George Reid infuriated the SNP by being amenable and even friendly to people from the other parties.  He had worked on the Group that put in place the procedures and structures for the new Parliament, working closely with Henry McLeish, its convenor, amongst others.  And he set his sights on becoming Presiding Officer and behaved accordingly from 1999 onwards.  As Presiding Officer he was as harsh on the Nats as on others whom he deemed to have transgressed.  But he did the job that was required of him and he did it well.  I doubt that Tavish Scott who has shown few such avuncular tendencies over the years could do likewise.  Leopards do not change their spots.

But there are other reasons, just as pertinent.  This is a man who has just led his party to its biggest electoral defeat in years.  Yes, the coalition with the Tories down south did not help – at all – but as I blogged at Bella Caledonia, the Scottish people punished the Lib Dems for breaking their compact with them too.  And now he wants to be rewarded for such ignominious failure with the second biggest job in Scottish politics?

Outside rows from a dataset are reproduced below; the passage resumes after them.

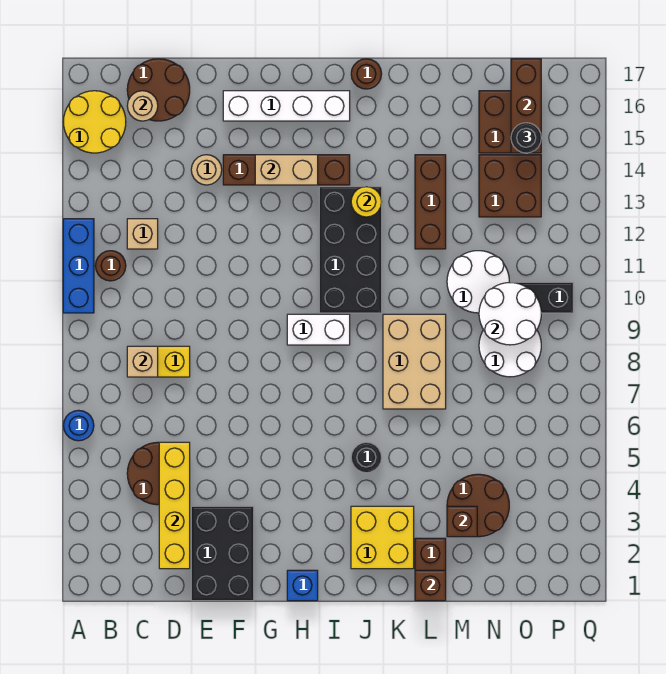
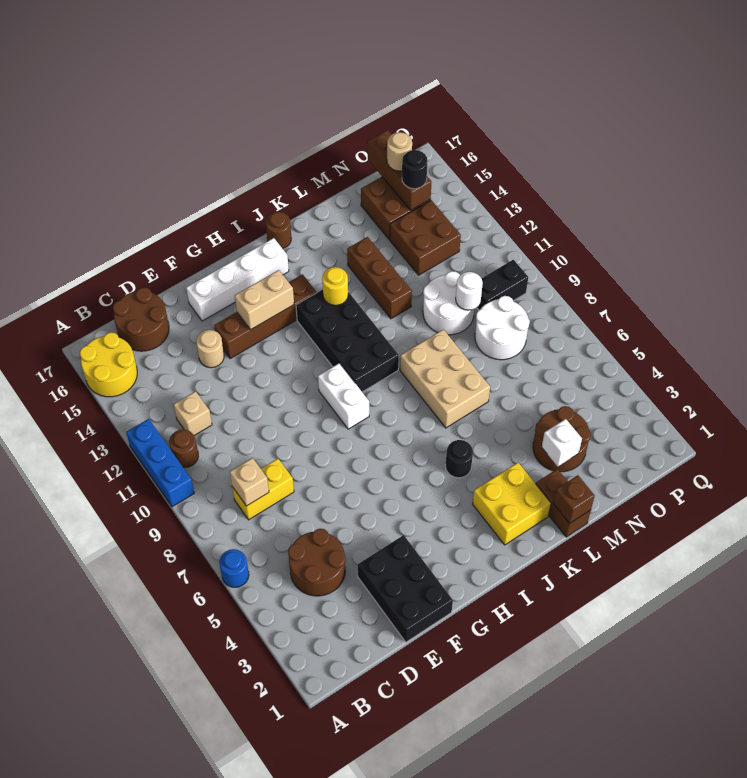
tan round brick C16 level 2 -> tan round brick O16 level 3
yellow brick D2:D5 level 2 -> none
blue brick H1 level 1 -> none
white brick H9:I9 level 1 -> white brick H9:H10 level 1
brown brick M3 level 2 -> white brick M3 level 2
white round brick N9:O10 level 2 -> white round brick N10 level 2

Moreover, if he steps into the non-political Presiding Officer role, he leaves his rump of Lib Dem MSPs utterly without influence or role.  To secure a place in the Parliamentary Bureau which determines the business of the Parliament and where deals are struck to ensure business flows, a parliamentary group must have five members.  A Lib Dem group of only four MSPs would lose its entitlement to any say whatsoever in the day to day goings on at Holyrood.

You might argue, plausibly, that with 69 MSPs the only group going to have any say in what happens at the foot of the Canongate for the next five years is the SNP.  But Alex Salmond has already said publicly – whatever plans and thoughts he may have privately – that the SNP will be inclusive and wants to win hearts and minds.  With such a large majority – he has more MSPs than all the other groups put together – he can afford a little magnanimity in triumph and also during the lifetime of the Parliament.  The Bureau is likely to be where deals can be brokered on opposition debates and even on members’ bills.  The SNP will not be averse to business coming forward from other party manifestoes that fits well with its own commitments.

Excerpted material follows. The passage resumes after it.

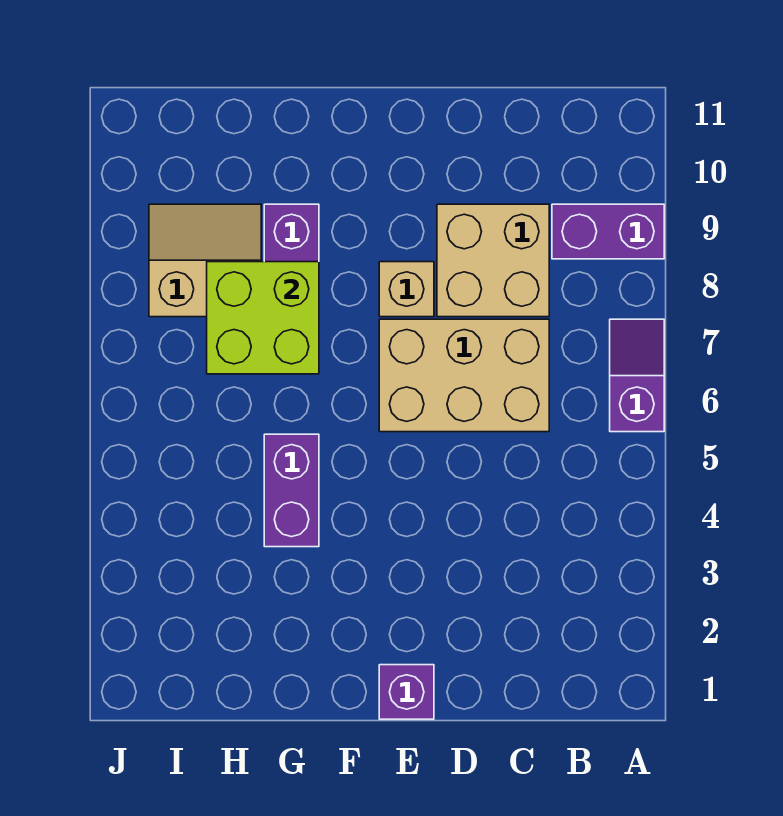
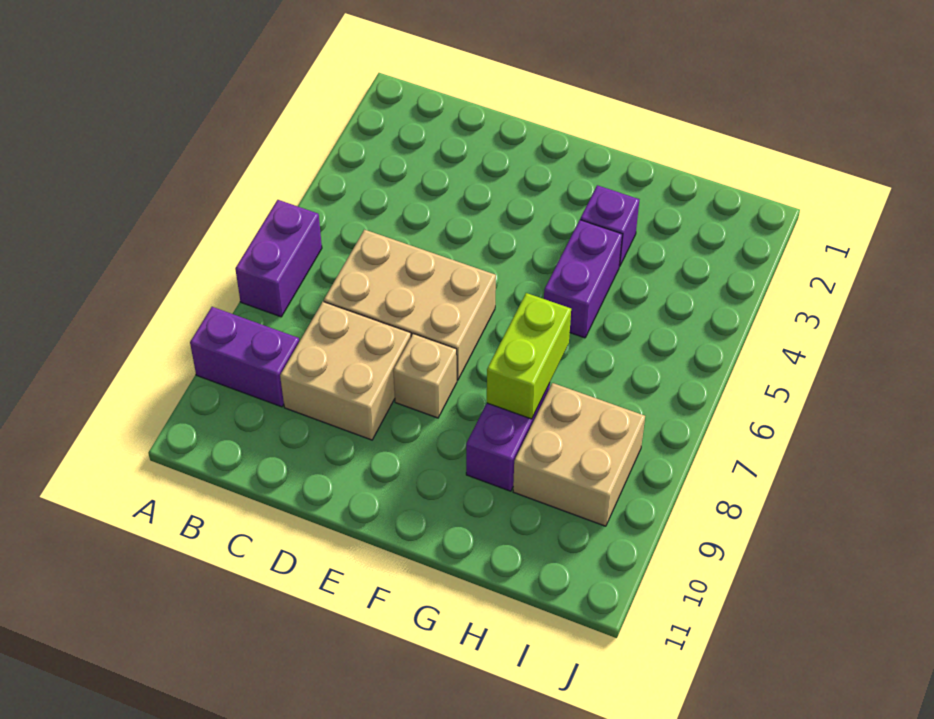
purple slope A6:A7 level 1 top 6 -> purple brick A6:A7 level 1
purple brick E1 level 1 -> purple brick G3 level 1
lime brick G7:H8 level 2 -> lime brick G7:G8 level 2
tan slope H8:I9 level 1 top 8 -> tan brick H8:I9 level 1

Given that the Liberal Democrats are the only other party to support local income tax, they could become the policy’s parliamentary champions and members’ business might be a way of testing the waters and teasing out some of the issues surrounding a change to local taxation.  That might suit the SNP very well.

But without a seat at the table, the Lib Dems will not be able to put such a proposal forward, nor shape any part of the next five years.  Reduced to a rump, they will become increasingly irrelevant and meaningless.  At the next election, without any exposure through parliamentary and media activity, they might disappear altogether.

Tavish might be minded, given the events of the last few days, to start looking after number one, but the burd reckons he owes his party and its members more than that.